**AIM OF THE TASK**
Go through the data below and gather each line containing "down".

#### SUPPLIED RECORDS

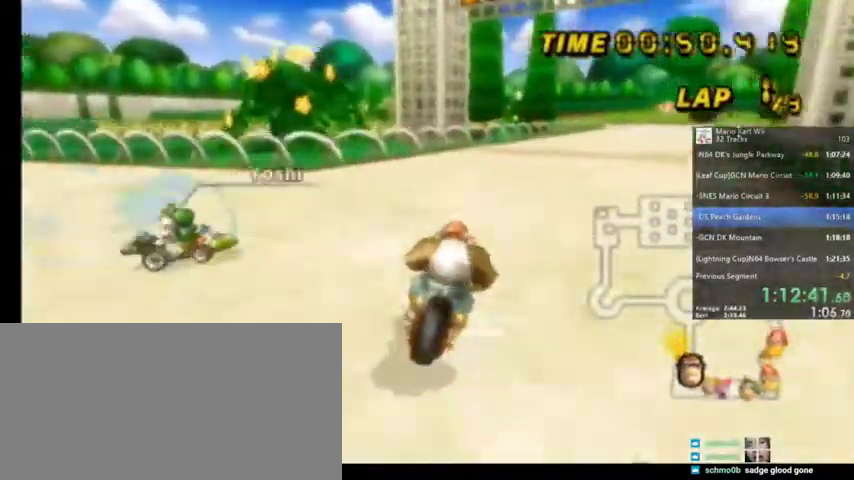
{"buttons": ["A"], "left_stick": "center", "right_stick": "center", "events": [[301, "R1", "up"], [301, "left_stick", "center"]]}
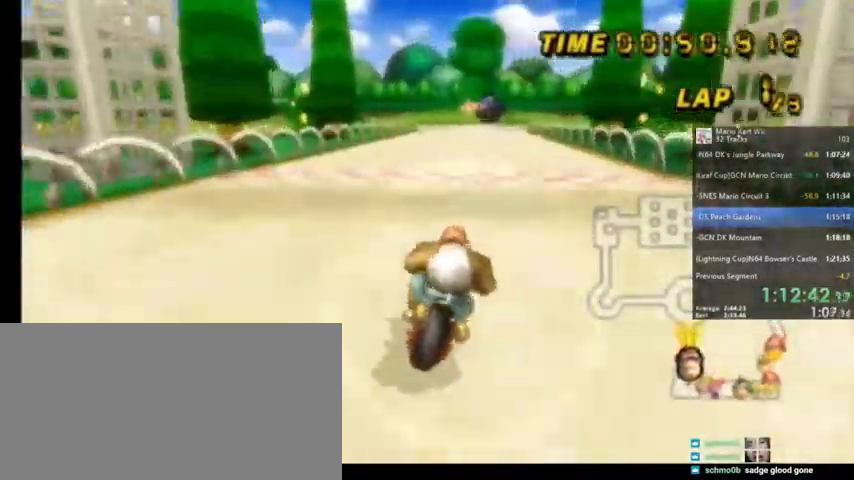
{"buttons": ["A", "Z"], "left_stick": "center", "right_stick": "center", "events": [[33, "DPAD_LEFT", "down"], [33, "DPAD_UP", "down"], [167, "DPAD_LEFT", "up"], [167, "DPAD_UP", "up"], [400, "Z", "down"]]}
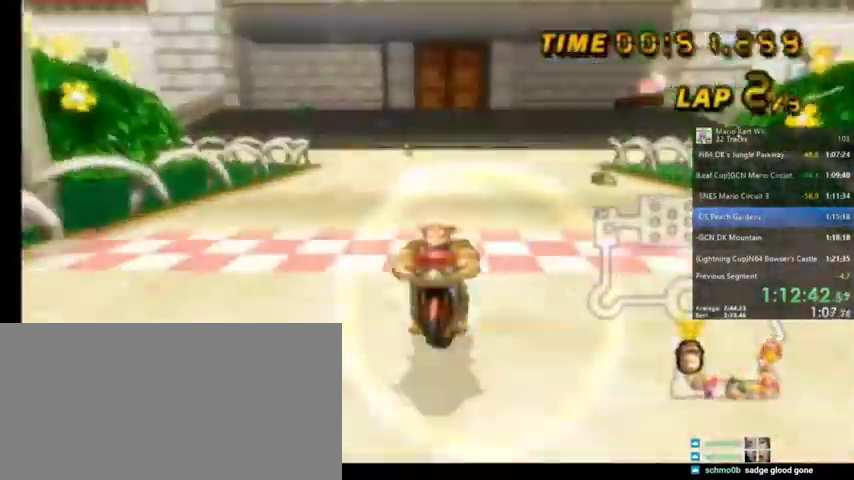
{"buttons": ["A", "R1"], "left_stick": "up-left", "right_stick": "center", "events": [[134, "Z", "up"], [434, "R1", "down"], [468, "left_stick", "up-left"]]}
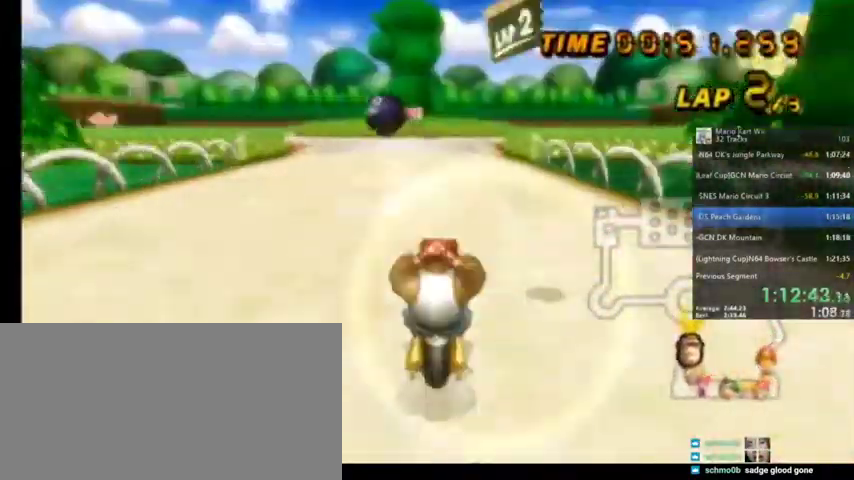
{"buttons": ["A", "R1"], "left_stick": "up-right", "right_stick": "center", "events": [[200, "left_stick", "up-right"]]}
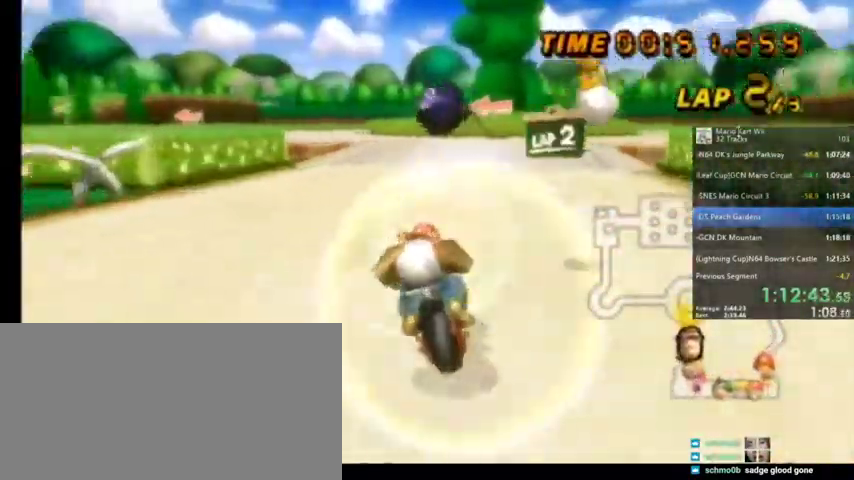
{"buttons": ["A"], "left_stick": "center", "right_stick": "center", "events": [[101, "R1", "up"], [201, "left_stick", "center"], [368, "DPAD_LEFT", "down"], [368, "DPAD_UP", "down"], [401, "DPAD_LEFT", "up"], [468, "DPAD_UP", "up"]]}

########

**FINISHED EXERCISE**
{"buttons": ["A", "Z"], "left_stick": "center", "right_stick": "center", "events": [[33, "DPAD_LEFT", "down"], [33, "DPAD_UP", "down"], [167, "DPAD_LEFT", "up"], [167, "DPAD_UP", "up"], [400, "Z", "down"]]}
{"buttons": ["A", "R1"], "left_stick": "up-left", "right_stick": "center", "events": [[134, "Z", "up"], [434, "R1", "down"], [468, "left_stick", "up-left"]]}
{"buttons": ["A"], "left_stick": "center", "right_stick": "center", "events": [[101, "R1", "up"], [201, "left_stick", "center"], [368, "DPAD_LEFT", "down"], [368, "DPAD_UP", "down"], [401, "DPAD_LEFT", "up"], [468, "DPAD_UP", "up"]]}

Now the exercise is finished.